Turn down the noise--a blinded evaluation of iterative image reconstruction in radiation therapy computed tomography simulation.

PURPOSE: The current standard reconstruction algorithm for computed tomography (CT) scans is filtered back projection. Alternative algorithms using iterative reconstruction (IR)-in our case, "sinogram affirmed iterative reconstruction"-have been increasingly implemented in diagnostic CT imaging. We studied its potential in improving radiation therapy planning images.
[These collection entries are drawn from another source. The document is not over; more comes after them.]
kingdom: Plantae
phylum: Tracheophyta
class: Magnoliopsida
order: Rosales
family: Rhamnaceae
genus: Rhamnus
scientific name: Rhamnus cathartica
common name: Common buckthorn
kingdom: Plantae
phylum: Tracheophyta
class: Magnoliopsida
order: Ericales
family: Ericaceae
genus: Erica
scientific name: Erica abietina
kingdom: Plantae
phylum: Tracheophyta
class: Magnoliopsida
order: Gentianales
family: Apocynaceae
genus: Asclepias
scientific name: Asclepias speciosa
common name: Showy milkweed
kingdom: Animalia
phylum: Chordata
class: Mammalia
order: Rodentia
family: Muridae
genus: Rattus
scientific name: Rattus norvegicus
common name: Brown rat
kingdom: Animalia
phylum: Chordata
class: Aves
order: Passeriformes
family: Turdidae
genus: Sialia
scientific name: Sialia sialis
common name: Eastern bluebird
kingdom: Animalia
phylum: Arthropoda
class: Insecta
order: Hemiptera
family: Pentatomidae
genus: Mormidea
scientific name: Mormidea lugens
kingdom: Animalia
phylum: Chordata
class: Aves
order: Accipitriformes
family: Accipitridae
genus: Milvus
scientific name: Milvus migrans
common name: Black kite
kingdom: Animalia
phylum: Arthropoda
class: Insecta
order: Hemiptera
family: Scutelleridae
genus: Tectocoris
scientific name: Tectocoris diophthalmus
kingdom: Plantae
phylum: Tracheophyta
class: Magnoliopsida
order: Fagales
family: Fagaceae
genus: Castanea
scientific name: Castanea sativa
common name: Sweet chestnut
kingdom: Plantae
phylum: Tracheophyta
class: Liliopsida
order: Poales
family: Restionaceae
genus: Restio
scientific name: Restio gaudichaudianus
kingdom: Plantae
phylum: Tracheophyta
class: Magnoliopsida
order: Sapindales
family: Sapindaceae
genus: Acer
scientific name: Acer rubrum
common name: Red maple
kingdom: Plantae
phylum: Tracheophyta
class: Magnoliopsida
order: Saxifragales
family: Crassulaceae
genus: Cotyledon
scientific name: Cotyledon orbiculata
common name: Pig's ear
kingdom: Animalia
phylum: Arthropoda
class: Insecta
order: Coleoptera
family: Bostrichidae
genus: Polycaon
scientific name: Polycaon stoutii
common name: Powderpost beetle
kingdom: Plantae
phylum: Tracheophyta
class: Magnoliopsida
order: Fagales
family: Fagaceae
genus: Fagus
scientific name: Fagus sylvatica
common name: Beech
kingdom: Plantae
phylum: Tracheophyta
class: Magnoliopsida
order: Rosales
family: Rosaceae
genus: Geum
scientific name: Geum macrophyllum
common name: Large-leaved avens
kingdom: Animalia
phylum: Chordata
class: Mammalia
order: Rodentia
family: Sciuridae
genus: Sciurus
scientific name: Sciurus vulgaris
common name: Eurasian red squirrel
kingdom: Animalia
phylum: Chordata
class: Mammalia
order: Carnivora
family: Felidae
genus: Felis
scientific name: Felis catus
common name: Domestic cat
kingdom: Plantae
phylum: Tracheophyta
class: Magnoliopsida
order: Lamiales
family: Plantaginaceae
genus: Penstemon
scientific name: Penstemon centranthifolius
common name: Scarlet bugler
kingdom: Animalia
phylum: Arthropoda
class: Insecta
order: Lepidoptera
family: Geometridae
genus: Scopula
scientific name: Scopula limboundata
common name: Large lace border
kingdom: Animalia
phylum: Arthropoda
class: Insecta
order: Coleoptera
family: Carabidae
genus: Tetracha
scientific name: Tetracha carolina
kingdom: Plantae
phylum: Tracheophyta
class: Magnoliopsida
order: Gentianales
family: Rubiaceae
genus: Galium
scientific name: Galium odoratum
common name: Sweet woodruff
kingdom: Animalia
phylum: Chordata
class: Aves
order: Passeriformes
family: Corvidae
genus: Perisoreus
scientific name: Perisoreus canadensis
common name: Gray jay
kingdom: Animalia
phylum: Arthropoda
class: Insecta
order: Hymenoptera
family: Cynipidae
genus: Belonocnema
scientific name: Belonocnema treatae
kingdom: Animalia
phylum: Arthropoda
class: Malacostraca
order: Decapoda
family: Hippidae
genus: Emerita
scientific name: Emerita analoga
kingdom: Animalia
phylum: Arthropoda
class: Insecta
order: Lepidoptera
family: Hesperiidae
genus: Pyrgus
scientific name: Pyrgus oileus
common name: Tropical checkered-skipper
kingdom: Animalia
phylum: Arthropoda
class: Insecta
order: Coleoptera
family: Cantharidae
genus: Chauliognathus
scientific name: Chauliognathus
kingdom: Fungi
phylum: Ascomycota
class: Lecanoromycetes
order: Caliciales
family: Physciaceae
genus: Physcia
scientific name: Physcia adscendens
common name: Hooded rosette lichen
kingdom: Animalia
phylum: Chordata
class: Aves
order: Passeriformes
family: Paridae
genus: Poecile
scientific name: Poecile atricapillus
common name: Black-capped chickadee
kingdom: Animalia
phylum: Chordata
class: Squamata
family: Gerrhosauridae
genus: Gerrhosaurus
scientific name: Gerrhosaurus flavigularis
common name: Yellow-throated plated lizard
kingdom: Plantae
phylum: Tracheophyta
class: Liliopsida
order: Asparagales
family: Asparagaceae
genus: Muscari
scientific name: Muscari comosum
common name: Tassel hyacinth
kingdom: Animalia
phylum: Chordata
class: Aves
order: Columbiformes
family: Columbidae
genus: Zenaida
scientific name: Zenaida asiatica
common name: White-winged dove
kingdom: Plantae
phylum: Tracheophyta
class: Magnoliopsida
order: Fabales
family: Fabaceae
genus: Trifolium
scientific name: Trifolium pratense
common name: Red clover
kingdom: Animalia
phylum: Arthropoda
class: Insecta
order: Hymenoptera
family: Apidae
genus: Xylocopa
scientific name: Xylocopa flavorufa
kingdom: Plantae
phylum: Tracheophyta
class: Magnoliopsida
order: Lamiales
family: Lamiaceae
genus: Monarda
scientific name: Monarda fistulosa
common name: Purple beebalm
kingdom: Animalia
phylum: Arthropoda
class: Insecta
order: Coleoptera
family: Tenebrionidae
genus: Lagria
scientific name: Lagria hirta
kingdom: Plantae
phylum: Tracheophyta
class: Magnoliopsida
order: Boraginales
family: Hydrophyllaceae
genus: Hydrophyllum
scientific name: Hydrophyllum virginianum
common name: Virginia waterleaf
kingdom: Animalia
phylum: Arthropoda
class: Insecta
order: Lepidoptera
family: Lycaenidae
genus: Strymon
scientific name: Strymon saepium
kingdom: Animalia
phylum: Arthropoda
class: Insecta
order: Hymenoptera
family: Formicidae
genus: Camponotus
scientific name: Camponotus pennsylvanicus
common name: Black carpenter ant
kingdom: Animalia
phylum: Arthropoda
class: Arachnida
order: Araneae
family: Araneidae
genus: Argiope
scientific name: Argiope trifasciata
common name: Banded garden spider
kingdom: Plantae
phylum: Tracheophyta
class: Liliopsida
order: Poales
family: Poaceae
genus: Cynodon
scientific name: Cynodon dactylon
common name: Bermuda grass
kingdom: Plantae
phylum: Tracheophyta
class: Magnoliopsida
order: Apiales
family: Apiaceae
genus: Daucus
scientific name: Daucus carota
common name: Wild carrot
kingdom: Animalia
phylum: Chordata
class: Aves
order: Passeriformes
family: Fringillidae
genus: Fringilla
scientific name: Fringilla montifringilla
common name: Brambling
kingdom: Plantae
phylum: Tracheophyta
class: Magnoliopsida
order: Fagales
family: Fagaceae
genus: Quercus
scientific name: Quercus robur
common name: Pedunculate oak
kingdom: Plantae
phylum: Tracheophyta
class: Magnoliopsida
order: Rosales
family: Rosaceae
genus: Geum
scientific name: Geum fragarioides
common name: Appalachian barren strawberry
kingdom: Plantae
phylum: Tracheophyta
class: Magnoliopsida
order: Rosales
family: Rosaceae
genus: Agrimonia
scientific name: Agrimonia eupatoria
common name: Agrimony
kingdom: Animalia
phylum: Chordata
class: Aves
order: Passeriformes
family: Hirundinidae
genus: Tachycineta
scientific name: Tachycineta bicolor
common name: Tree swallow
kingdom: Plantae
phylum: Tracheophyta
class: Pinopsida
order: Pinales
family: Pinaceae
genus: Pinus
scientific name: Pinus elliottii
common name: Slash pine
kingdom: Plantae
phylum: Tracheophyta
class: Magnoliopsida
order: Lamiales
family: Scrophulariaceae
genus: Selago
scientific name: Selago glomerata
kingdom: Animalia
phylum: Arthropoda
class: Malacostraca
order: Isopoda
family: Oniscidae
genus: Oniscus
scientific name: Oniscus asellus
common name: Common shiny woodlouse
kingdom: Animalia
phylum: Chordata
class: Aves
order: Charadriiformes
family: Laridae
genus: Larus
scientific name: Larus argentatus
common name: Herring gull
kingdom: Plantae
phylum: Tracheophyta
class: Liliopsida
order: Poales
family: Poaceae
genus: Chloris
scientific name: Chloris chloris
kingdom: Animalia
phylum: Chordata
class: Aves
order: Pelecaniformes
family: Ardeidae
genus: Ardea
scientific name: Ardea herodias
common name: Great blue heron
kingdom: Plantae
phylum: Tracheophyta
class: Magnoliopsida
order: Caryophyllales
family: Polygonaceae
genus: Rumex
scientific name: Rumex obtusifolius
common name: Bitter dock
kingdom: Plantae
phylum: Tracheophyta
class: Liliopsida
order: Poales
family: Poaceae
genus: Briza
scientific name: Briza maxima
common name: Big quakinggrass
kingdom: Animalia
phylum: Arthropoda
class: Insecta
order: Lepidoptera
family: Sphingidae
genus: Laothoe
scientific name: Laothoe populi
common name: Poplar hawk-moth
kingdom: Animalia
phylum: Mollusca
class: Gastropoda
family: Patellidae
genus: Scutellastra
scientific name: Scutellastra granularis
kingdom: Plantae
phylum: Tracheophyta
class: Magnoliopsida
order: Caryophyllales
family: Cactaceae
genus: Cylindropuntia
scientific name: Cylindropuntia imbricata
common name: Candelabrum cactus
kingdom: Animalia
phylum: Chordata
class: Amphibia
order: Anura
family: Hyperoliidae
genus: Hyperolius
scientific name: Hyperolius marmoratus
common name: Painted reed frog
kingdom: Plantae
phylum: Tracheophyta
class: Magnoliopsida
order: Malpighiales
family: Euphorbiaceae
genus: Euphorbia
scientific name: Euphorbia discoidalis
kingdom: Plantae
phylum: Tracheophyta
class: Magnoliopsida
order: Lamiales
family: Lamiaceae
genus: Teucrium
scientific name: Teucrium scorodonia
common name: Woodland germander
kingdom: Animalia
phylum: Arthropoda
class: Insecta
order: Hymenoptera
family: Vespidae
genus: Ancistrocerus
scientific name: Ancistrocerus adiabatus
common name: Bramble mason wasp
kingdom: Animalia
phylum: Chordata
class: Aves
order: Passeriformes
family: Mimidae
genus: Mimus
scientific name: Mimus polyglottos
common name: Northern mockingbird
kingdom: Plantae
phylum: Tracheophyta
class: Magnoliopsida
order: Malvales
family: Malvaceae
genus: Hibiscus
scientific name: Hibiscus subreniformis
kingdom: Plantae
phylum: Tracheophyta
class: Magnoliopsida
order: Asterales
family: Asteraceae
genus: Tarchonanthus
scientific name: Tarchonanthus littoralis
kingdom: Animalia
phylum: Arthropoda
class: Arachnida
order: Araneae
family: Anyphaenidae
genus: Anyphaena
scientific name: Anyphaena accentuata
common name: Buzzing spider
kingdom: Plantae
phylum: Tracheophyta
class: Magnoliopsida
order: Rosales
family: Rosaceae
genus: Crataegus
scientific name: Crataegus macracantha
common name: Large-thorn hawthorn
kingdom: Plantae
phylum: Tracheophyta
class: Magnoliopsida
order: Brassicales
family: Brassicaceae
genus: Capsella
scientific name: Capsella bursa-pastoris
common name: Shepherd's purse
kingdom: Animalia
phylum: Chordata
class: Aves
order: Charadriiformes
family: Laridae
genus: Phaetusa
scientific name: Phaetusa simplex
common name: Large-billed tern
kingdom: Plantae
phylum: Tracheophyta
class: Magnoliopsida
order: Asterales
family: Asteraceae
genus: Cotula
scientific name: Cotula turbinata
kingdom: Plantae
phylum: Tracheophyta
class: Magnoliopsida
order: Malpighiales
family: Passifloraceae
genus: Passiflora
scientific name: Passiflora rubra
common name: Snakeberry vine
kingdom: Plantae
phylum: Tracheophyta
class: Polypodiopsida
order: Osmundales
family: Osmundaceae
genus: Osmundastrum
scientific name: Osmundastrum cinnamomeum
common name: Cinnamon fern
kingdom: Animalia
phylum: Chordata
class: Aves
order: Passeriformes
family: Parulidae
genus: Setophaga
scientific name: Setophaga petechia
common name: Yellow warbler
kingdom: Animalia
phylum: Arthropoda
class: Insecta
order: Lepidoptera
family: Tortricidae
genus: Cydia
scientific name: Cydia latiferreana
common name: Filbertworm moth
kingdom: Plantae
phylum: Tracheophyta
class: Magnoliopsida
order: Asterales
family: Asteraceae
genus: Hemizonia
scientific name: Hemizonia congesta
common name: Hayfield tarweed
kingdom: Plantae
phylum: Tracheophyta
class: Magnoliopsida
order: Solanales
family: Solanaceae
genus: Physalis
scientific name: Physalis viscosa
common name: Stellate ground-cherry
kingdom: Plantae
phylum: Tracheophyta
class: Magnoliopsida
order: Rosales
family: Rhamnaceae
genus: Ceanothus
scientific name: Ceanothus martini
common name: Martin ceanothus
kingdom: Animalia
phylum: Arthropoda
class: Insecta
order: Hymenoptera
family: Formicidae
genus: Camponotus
METHODS AND MATERIALS: Raw planning CT data sets of patients from varied disease sites were reconstructed using filtered back projection and IR levels 1, 3, and 5 with equal radiation dose. For each site, 2-7 patient scans were selected; 2-3 physicians blindly evaluated the 4 3-dimensional image sets. Using a visual analogue scale, they rated the sharpness, noise, perceived ease in delineating gross tumor/clinical target volume and organs at risk, and overall appreciation of the images. Interobserver correlation was calculated with the Spearman correlation coefficient (ρ). Generalized estimating equations assessed the differences in the mean score for each criterion between reconstructions. When significant differences existed, pairwise comparisons compared the least-squares means. The preference for each reconstruction was rank ordered for each observer. The rank occurrences were computed; generalized estimating equations and pairwise comparisons were again calculated. RESULTS: Sixteen physicians reviewed 548 image sets. The sharpness had a ρ = -0.22-0.53, noise ρ = -0.34-0.38, delineating gross tumor/clinical target volume ρ = -0.28-0.53, delineating organs at risk ρ = -0.47-0.42, and overall appreciation ρ = -0.17-0.38, suggesting a low level of agreement among observers. IR 3 and 5 had consistently higher scores and ranks than filtered back projection (P = .02 and P = .015, respectively). Paradoxically, IR 5 scored both highest and worst the most frequently. IR 3 was more consistently well-ranked for all criteria. CONCLUSIONS: This report is the first to clinically evaluate IR in radiation therapy planning. When used to reduce noise in current CT simulation protocols, IR images were generally preferred. Although highly processed images polarized observers, the use of moderate IR was appreciated for most disease sites.